|This article does not cite any references or sources. (December 2009)|
A music centre (or center) is a type of integrated audio system for home use, used to play from a variety of media. The term is usually used for lower end or sub-high fidelity or hi fi equipment. The term itself has been in use since the 1970s, though in more recent times the terms mini, micro or midi hi-fi, or integrated hi-fi have been preferred. The distinguishing feature compared to high-end equipment is that there is usually only one main unit, with maybe a pair of detachable or separate loudspeakers, though some equipment also has these built into the main unit.
Integrated audio equipment has a long history, beginning with the integration of the record player and the wireless receiver. Such units were usually called radiograms or stereograms. Very often these were designed as items of household furniture, with a large wooden cabinet on legs. These units were originally monaural, and featured a single integrated loudspeaker in the main body of the cabinet. By the 1960s these units had become smaller, and had developed to include stereophonic reproduction. The necessity of having suitable separation of the speakers meant that the single cabinet designs evolved into three-box designs, and the main box could become much smaller. By the beginning of the 1970s systems were starting to be made of plastic and other materials rather than wood.
The 1970s saw the inclusion of a deck for playing compact cassettes as well as a record player and receiver, and the term music centre came into common use. The inclusion of a turntable capable of playing full-sized gramophone records tended to dictate the overall size of these units, which remained relatively large. The cassette component was either a top-loading unit beside the turntable or a front-loading unit mounted on a deeper front panel. By the end of the decade, the first very small systems started to appear, which dropped the integrated record player in order to reduce the size of the other components significantly. Other innovations such as electronic control of the cassette transport mechanism (as opposed to direct mechanical operation) allowed further size reductions.
The compact disc appeared in the early 1980s and the integrated hi-fi system came into its own, because the small size of a CD player compared to a turntable meant that this function could be reintegrated into the main unit without compromising its small size. The cassette remained a standard part of these systems until the late 1990s, where it was gradually eliminated in favour of other technologies such as the Minidisc.

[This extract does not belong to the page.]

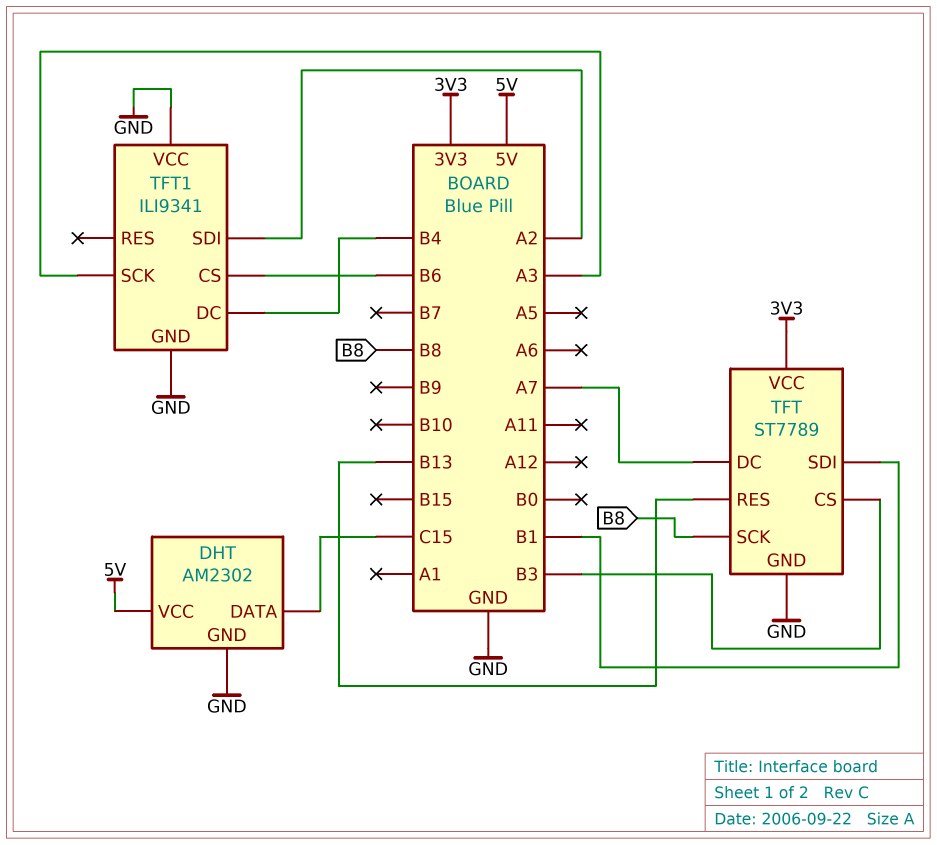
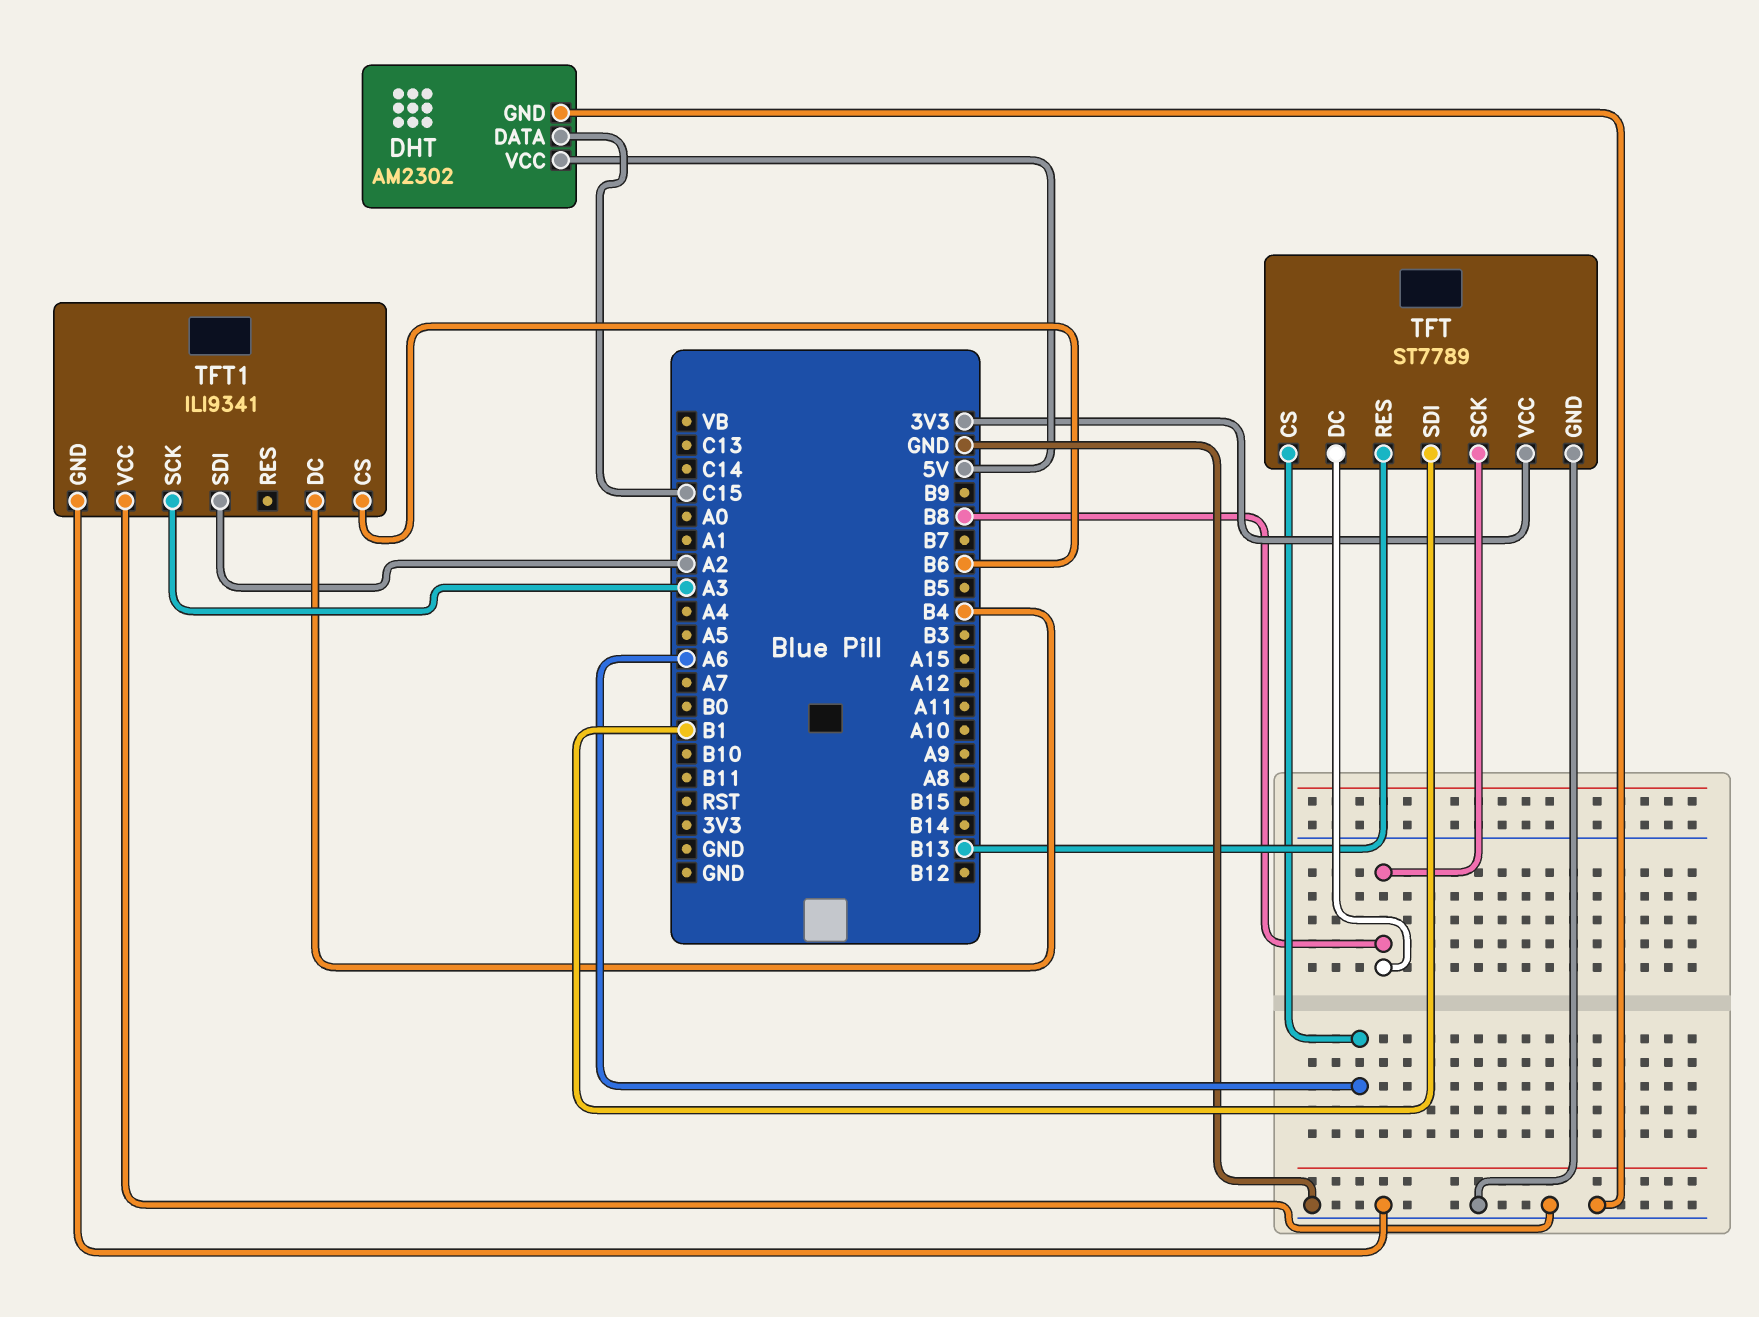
TFT pin CS: B3 -> A6
TFT pin DC: A7 -> B8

The music centre has always been rather looked down upon by the hi-fi enthusiast. In the early days the sound quality was far below what was possible using separate components. The main compromise is in the area of the loudspeakers, where small size is favoured over the ability to reproduce an extended low frequency response. Modern equipment has improved in this respect, and such systems are popular. There are still some compromises in terms of what components are used within the integrated unit, compared to what could be fitted in a set of separates, but the differences are smaller than they used to be.
The market for these systems is probably now larger than that for "true" hi-fi. Small units take up less space, and are more suitable in urban areas.